When asked about the issue, Boozman’s office provided the following:

“Our Main Street businesses operate at a significant competitive disadvantage because they have to collect taxes and online sellers do not. The Marketplace Fairness Act levels the playing field for small business owners so they aren’t unfairly penalized in favor of retailers operating remotely. This legislation ensures states’ rights and empowers Arkansas to enforce its own laws and collect taxes that are already owed. This is not a new tax, and our local businesses deserve this fairness which will support services in our communities. I’m hopeful the Senate can pass this bill this Congress.”

But even though the bill has bipartisan support, it does not have support from all of Arkansas’ congressional representatives. Sen. Tom Cotton and Rep. Bruce Westerman, both Republicans, consider such a move to be a new tax on consumers and do not support it.

Westerman spoke to the News-Times and said the issue is more complicated than simply deciding to start collections.

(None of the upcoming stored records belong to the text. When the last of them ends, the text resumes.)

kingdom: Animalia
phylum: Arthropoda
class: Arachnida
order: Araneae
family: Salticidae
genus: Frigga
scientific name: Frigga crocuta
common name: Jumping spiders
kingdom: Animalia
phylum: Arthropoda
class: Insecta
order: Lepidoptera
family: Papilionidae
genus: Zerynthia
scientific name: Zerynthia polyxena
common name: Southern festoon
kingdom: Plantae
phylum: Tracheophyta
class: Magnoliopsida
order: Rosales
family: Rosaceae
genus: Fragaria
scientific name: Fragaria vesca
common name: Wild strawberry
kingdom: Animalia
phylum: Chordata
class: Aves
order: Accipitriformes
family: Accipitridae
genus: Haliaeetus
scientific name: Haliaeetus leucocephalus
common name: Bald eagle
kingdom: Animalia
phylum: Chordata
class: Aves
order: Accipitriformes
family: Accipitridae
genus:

He said it has to be discussed whether collections occur at the point of sale or point of proof - essentially should the tax be collected when the item is ordered or delivered.

But ultimately, he said, the largest issue is the effect on consumers.

“There are fairness issues,” Westerman said, noting those issues apply to both businesses and consumers. “A lot of people are going to see it as a new tax.”

Westerman said Congress needs to look at the overall tax code, something the Trump administration has been in the process of doing, with President Donald Trump beginning the public push for the overhaul earlier this week when he rolled out a new tax proposal.

“There’s not a simple solution,” Westerman said, adding that he doesn’t exactly have a lot of “constituents running up to me and saying we need to change this.”

When asked about the issue, Cotton’s office provided the following:

“Senator Cotton believes Arkansans taxes are already too high and our tax code is too complicated. We simply don’t need another tax to add to that burden. Instead, Senator Cotton is working with President Trump and his colleagues in Congress on broader tax reform that simplifies our tax code and keeps Arkansans’ hard-earned dollars in their pockets. And there’s no reason we can’t work together to ensure more e-commerce jobs are in Arkansas.”